JOHANN STRAUSS: Eine Nacht in Venedig
TCHAIKOVSKY: Eugene Onegin
GLENN GOULD - "THE RUSSIAN JOURNEY" - A film by Yosil
This intriguing video of Johann Strauss's A Night in Venice was issued some years ago but only now has come to my attention - and it is a delight in many ways. Classic recordings have been around for decades with performers including Elisabeth Schwazkopf, Nicolai Gedda, Hermann Prey, Rita Streich and Anneliese Gothenburger, and there is a previous video (which I have not seen) from the Mörbisch Festival conducted by Rudolf Bibl. The DGG issue is a slightly abridged version of the operetta filmed in 1973, an adaptation by Vratislav Kleger and Janne Furch-Allers, directed by Vaclav Kaslik. Sets and costumes are colorful, and much of the action takes place in a lagoon. Photography is remarkably vivid for its time, and there are many sometimes annoying special effects—but all of it is a lot of fun. The debauchery and decadence of the Viennese royalty are ever apparent, and the cast features many superb singers of the time, particularly Sylvia Geszty and Julia Migenes, but the real star is Ljuba Welitsch, the sensational Salome of several decades earlier. 1972 was the same year Welitsch made a guest appearance at the Met in 12 performances of the non-singing role of the Duchess of Krakentorp in The Daughter of the Regiment (which starred Joan Sutherland and Luciano Pavarotti). Welitsch stopped the show with every performance, and one can understand why viewing this Night in Venice. When she is on stage, she is the center of attraction, charming, quite beautiful, and in remarkably good voice as well. Lovers of the famed Bulgarian soprano surely will wish to see this, a bright, sparkling view of Viennese aristocracy, philandering and corruption. Don't miss this charming video.
This Eugene Onegin is the first production directed by Kasper Holten for the Royal Opera House. Costumes are by Katrina Lindsay, sets designed by Mia Stensgaard, with lighting by Wolfgang Göbbel. There are many plusses about this performance, taped in February 2013. Sets are beautiful, lighting often is spectacular. Keenlyside is his reliable self, and Pavo Breslik is a superb Lensky, who can act as well as sing. However, Krassimira Stoyanova is a somewhat matronly Tatiana, with a somewhat harsh sound, and her heavy emoting is often captured close-up by the cameras. The major problem is the director's decision to have young dancers portray the inner emotions of Onegin and Tatiana; thus often we have two figures on stage, often detracting, and really unnecessary. For some reason, Lensky drags a large branch of a tree on stage, and after the duel his body remains onstage entirely too long. Video and audio are superb, but DVD production leaves much to be desired. Set-up took longer than it should, and there are no clear instructions on how to eliminate the director's justification for his approach to Tchaikovsky's masterpiece. And there is no DVD booklet tracking information, a major omission. This is not one of the better Onegins available on DVD.

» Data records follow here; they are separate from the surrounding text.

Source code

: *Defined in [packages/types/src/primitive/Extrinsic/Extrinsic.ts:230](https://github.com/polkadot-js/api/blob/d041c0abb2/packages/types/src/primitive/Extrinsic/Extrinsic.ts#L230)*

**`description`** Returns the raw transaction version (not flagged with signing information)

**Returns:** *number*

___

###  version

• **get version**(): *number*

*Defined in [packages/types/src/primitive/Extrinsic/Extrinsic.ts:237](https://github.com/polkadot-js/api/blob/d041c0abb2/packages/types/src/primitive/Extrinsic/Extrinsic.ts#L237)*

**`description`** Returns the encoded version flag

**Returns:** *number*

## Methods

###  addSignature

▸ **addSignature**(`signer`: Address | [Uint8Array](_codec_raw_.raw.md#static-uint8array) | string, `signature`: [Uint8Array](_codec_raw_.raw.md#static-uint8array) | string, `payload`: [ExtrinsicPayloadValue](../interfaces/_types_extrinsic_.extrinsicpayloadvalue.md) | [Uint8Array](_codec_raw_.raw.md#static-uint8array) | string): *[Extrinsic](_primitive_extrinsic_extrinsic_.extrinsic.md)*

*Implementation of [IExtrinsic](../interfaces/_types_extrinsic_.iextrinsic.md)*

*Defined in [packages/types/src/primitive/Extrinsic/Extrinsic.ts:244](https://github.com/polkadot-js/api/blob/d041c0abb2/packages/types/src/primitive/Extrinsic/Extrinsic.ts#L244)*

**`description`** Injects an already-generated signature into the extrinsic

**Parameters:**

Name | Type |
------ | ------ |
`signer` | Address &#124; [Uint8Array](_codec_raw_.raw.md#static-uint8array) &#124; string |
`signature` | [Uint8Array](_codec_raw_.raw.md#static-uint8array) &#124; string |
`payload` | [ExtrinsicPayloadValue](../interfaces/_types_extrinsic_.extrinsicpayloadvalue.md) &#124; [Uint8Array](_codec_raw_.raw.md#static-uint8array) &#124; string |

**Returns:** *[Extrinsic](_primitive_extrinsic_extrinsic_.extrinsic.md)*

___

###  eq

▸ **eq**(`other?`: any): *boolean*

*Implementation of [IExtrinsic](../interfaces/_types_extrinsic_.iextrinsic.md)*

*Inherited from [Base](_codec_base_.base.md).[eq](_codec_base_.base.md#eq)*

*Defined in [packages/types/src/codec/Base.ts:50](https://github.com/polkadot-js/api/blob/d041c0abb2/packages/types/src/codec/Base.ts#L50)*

The countless admirers of Glenn Gould will wish to investigate this film by Yosil Feyginberg focusing on the pianist's highly successful tour of Russia in 1957. We have photos and recordings from concerts and events, many never before published—but, unfortunately, none of the performances are complete. We also gave commentary by Mstislav Rostropovich, Vladimir Ashkenazy, Walter Homberger (Gould's manager), and Henrietta Belyaeva who was his translator. Some of Gould's eccentricities are mentioned and observed in his performances. In the early 1960s I saw several performances by Gould with the Baltimore Symphony conducted b Peter Herman Adler. I recall Adler wanted to hire Gould for the Brahms Concerto No. 1 which he had just performed with Leonard Bernstein and the New York Philharmonic, a controversial interpretation as pianist and conductor had very different ideas. However, when Gould played the concerto in Baltimore, it was, surprisingly, a very standard reading. Gould also played Bach's Brandenburg Concerto No. 5 and a stunning performance of Strauss's Burlesque. I remember when he played Beethoven's Concerto No. 4, after playing the solo opening bars of the work, he turned and stared at the audience turning back to the keyboard a split second before the piano's entry. This new film is valuable, but poorly produced. There are tracks on the DVD, they are not identified, and there is no listing anywhere of contents—major oversights considering all of the people involved in production. How unfortunate there are no complete performances, just snippets, often with interrupting dialogue. Surely there must be some complete performances in the archives, but none are included here. Playing time is considerably less than an hour. This is an intriguing release, if a disappointing one considering what it might have been.